In October, the northeast states (New York, Vermont, New Hampshire, Michigan, Northern Pennsylvania and Ohio) are predicted to experience well above normal temperatures. The remainder of the country should feel above normal temperatures while the southern Rocky Mountain states should experience normal October temperatures.
In a contrasting prediction, the Natural Gas Supply Association is predicting temperatures will be 12% colder this winter compared to last winter. The NGSA predicts the colder winter will drive gas demand up 3.6%. Last winter, we experienced the second warmest winter in history. This winter, the NGSA is predicting residential demand will drive consumption upward.
Storage Report Imact Stronger Than a Hurricane
Immediately following last week’s strong storage report, NYMEX fell 2¢ dipping under the $3.00 threshold, before it rebounded back to $3.049/MMBTU.
Hurricane Matthew devastated many Caribbean Islands and impacted the eastern coasts of Florida and the Carolinas. However, its high winds and rain did not have much impact on the oil and natural gas producing regions in the Gulf. Analysts are stating that the oil and natural gas supply saw little impact from Matthew. End user demand experienced a much greater decline, as major manufacturing plants on the coast shut down and residents and local businesses evacuated the region causing a drop in demand. Typically, hurricanes drive prices upward, but Matthew may have had the opposite effect, causing demand to drop while supply dipped only slightly.
Winter prices look to see the normal ramp-up in November through March. Analysts are expecting to see a price run-up of at least 30¢/MMBTU in the daily spot market. The wildcard is the weather. If the NGSA is correct in its prediction of much colder winter temps, prices could climb much higher.
Natural Gas PricesInch Up Slightly With Strong Storage KeepingPrices in Check
This past week was busy with activity in the natural gas markets.

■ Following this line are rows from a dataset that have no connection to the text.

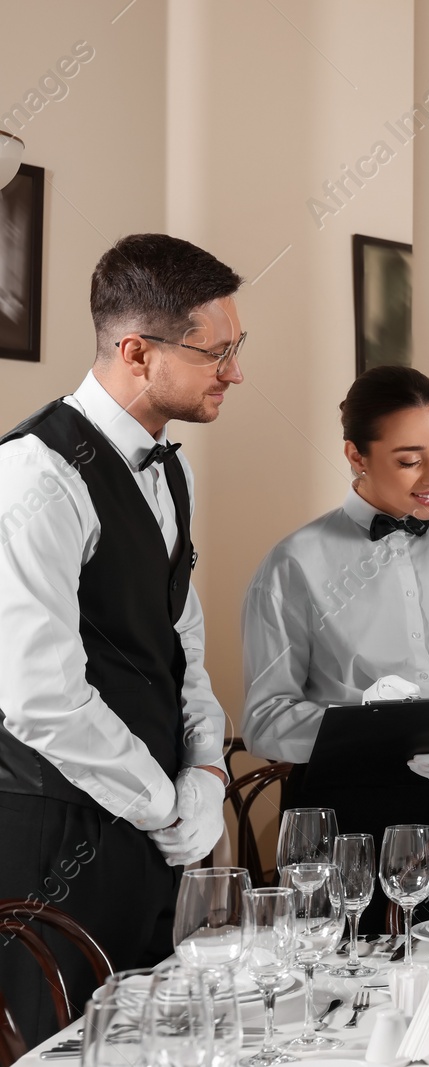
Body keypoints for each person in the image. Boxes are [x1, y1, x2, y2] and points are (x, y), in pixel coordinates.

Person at [0, 234, 240, 1047]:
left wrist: (207, 767)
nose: (234, 372)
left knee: (156, 1047)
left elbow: (181, 639)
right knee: (58, 1049)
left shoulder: (172, 470)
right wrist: (168, 802)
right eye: (219, 352)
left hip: (150, 836)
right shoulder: (33, 477)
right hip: (52, 840)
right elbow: (41, 698)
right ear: (138, 351)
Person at [242, 366, 429, 930]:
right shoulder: (293, 563)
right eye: (408, 459)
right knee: (336, 1006)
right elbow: (264, 720)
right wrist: (357, 724)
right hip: (332, 821)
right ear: (356, 455)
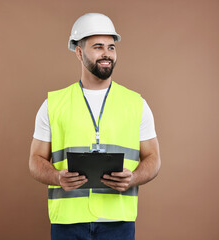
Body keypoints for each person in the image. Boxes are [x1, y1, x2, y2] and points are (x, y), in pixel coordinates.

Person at [29, 13, 161, 240]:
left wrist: (134, 178)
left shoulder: (136, 103)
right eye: (98, 47)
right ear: (79, 53)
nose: (106, 54)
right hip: (68, 223)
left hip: (118, 222)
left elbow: (153, 158)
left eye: (111, 47)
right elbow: (35, 161)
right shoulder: (53, 104)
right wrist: (56, 177)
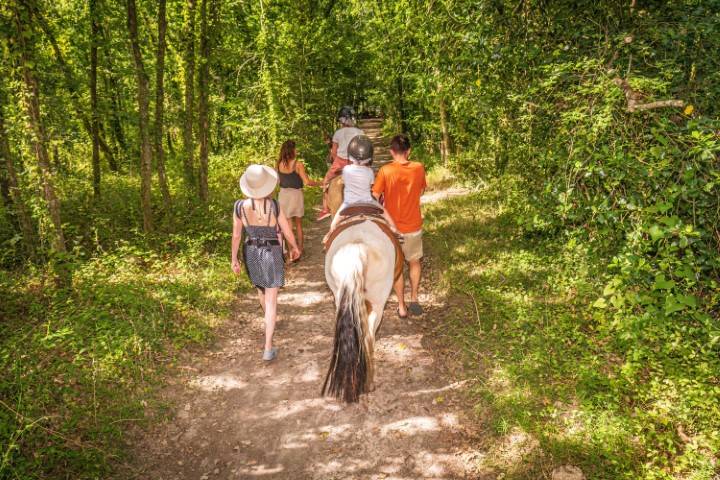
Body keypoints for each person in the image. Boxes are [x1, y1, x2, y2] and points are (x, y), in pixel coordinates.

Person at [231, 164, 300, 361]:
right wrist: (294, 247)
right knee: (271, 299)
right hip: (272, 251)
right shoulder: (274, 205)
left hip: (251, 251)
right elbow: (286, 231)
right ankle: (268, 347)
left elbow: (236, 235)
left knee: (261, 291)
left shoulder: (239, 207)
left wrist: (234, 258)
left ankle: (268, 321)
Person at [372, 134, 427, 318]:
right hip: (413, 225)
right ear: (409, 151)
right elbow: (421, 189)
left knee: (396, 267)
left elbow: (375, 196)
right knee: (414, 262)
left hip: (392, 229)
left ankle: (402, 306)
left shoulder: (385, 171)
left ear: (391, 152)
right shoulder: (419, 168)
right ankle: (414, 299)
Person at [326, 134, 398, 236]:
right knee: (385, 212)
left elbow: (343, 179)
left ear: (350, 155)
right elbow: (371, 185)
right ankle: (395, 230)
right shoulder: (369, 171)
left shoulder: (346, 170)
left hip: (348, 203)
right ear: (369, 157)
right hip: (368, 202)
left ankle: (330, 234)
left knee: (336, 217)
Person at [316, 106, 364, 221]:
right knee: (369, 179)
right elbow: (363, 150)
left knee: (326, 181)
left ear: (341, 120)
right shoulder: (360, 132)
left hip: (339, 162)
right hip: (355, 163)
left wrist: (335, 158)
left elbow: (333, 152)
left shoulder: (338, 133)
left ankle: (325, 209)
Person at [276, 140, 320, 258]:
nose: (297, 150)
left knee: (287, 224)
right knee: (298, 224)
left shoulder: (279, 163)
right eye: (295, 148)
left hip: (283, 195)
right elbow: (307, 182)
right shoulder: (298, 164)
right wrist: (321, 183)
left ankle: (291, 251)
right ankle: (300, 249)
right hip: (295, 195)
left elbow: (278, 181)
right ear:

A surprising strong storage report and a near miss from a hurricane had the market on edge. We dodged a big punch when Hurricane Matthew missed the oil producing region.
Natural gas storage is building and poised to provide relief for this coming heating season. The wildcard is, as usual, the weather. We have several conflicting temperature predictions. In the end, Mother Nature will have the last say in what happens to energy prices.
We should be aware that the energy markets and investors in energy production have taken a beating the last year or two from the warm temperatures. They are hoping for any signal to run prices up and recover some of their losses.